Estimating the Cost of Capital for Pharmaceutical, Biotechnology, and Medical Device Firms
- Presenter:
Chair: Joel Hay; Discussant: TBA Tue June 6, 2006 15:30-17:00 Room 225
Author: Scott Harrington (harring@wharton.upenn.edu), Health Care Systems, Wharton School, University of Pennsylvania
Title: Estimating the Cost of Capital for Pharmaceutical, Biotechnology, and Medical Device Firms
Rationale: The financing, investment, and risk management decisions of pharmaceutical, biotechnology, and medical device firms are fundamentally important to the development and availability of innovative treatments to enhance health outcomes and the quality of life. A full understanding of these decisions is also important for the design and administration of government review and approval of new compounds and devices.

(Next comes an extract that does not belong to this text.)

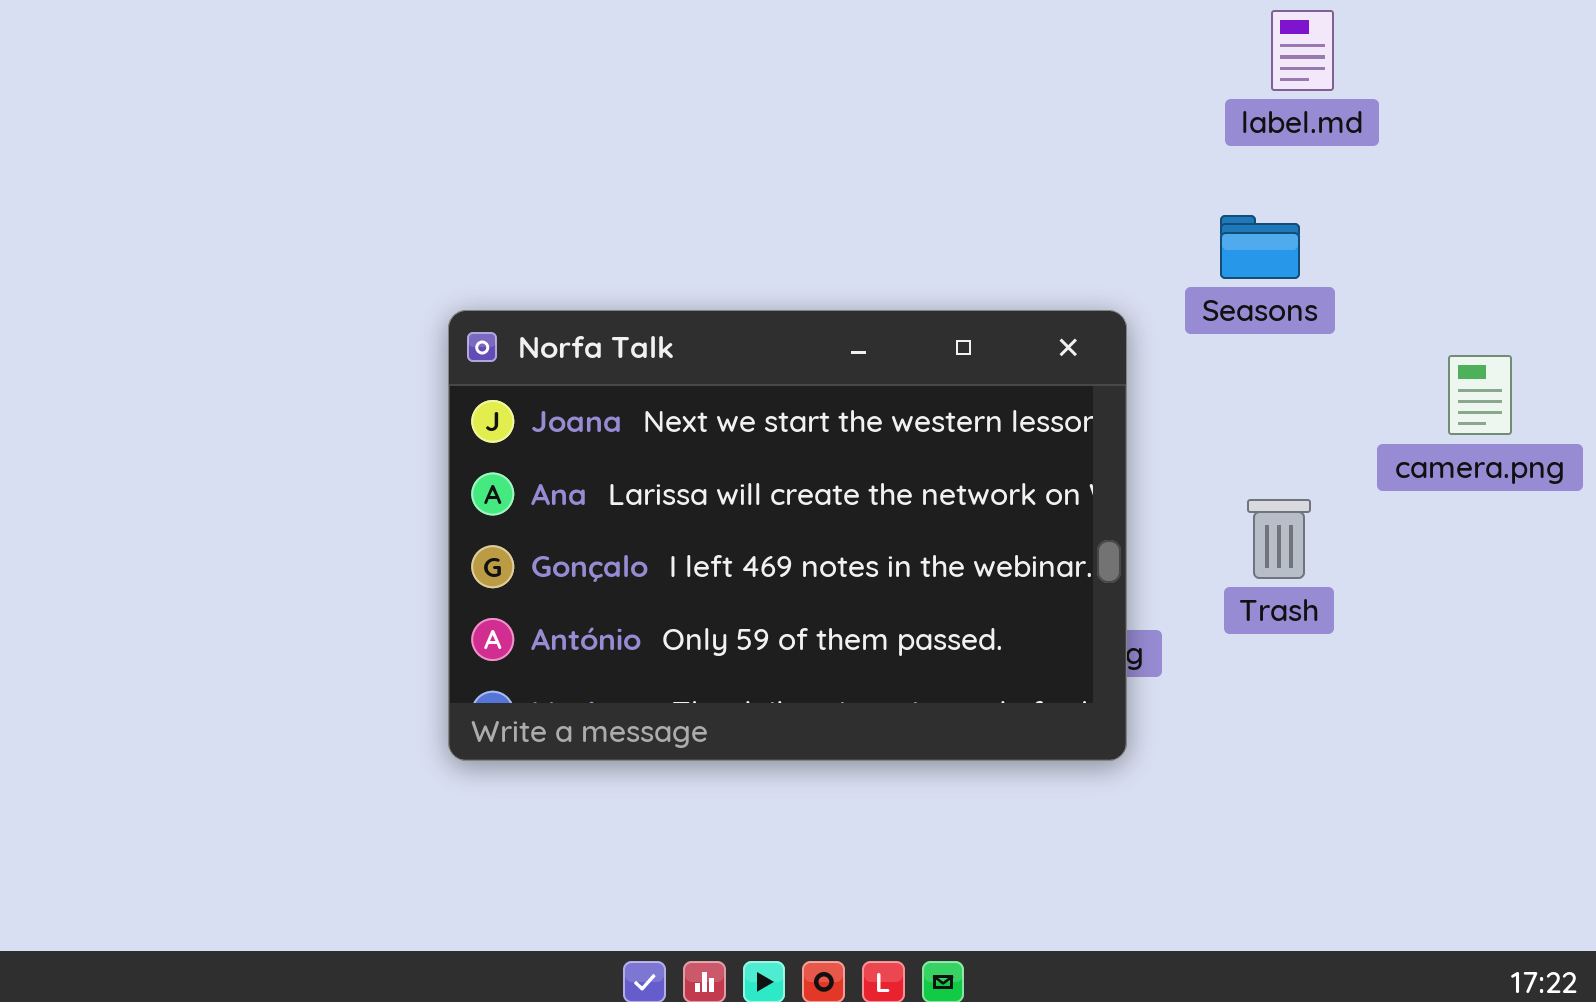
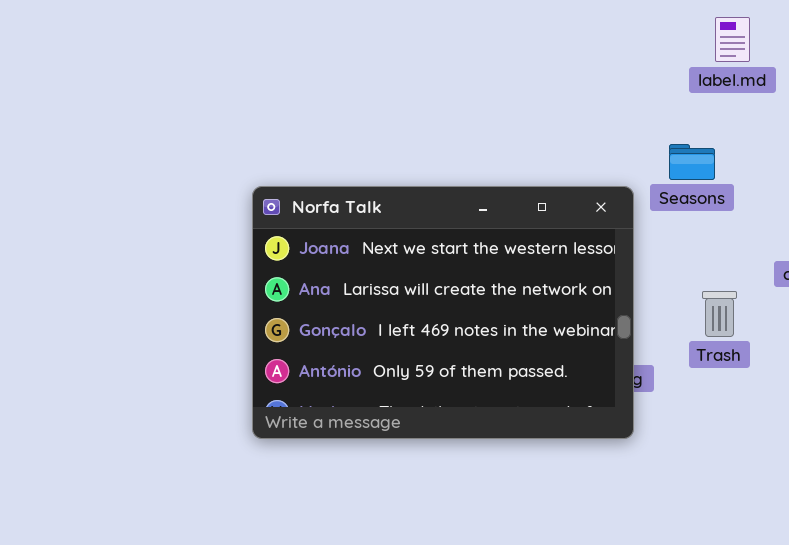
Seasons: [1220,215,1300,279] -> [669,144,715,180], moved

Objectives: This study provides new insight into health care research and development decisions by investigating factors that influence the cost of equity capital for publicly-traded pharmaceutical, biotechnology, and medical device firms, a subject that has received relatively little attention in the literature. The primary objective is to explore analytically the link between firms’ characteristics and risk factors that affect the cost of capital.
Methodology: According to conventional finance theory, the risk characteristics of firms and their associated effects on the cost of capital are of central importance in making optimal investment decisions. The study draws from corporate finance theory to develop an analytical model of how firm-specific characteristics and the “real option” features of pharmaceutical, biotechnology, and medical device firms’ investments affect their cost of capital and then investigates the empirical relation between those factors and capital costs. Two frameworks are employed for estimating firms’ cost of capital: (1) the traditional capital asset pricing model (CAPM), and (2) the empirically-driven three risk-factor model of Fama and French.
Results: The study provides evidence concerning three main questions:
- How does the cost of capital vary across pharmaceutical, biotechnology, and medical device firms and within firms in each sector?
- How do firm characteristics, including levels of R&D spending, product diversification, real option features, and primary care versus specialist focus affect firms’ cost of capital through their effects on risk factors that are priced in capital markets?
- Can evidence on the relationship between firm characteristics and firm-level cost of capital estimates be used to develop reasonable estimates of the cost of capital for classes of products for use as inputs to both expected net present value analysis and real options valuation methods?
The results should be useful to corporate managers in developing efficient investment and financing strategies and relevant to public policy related to such investment.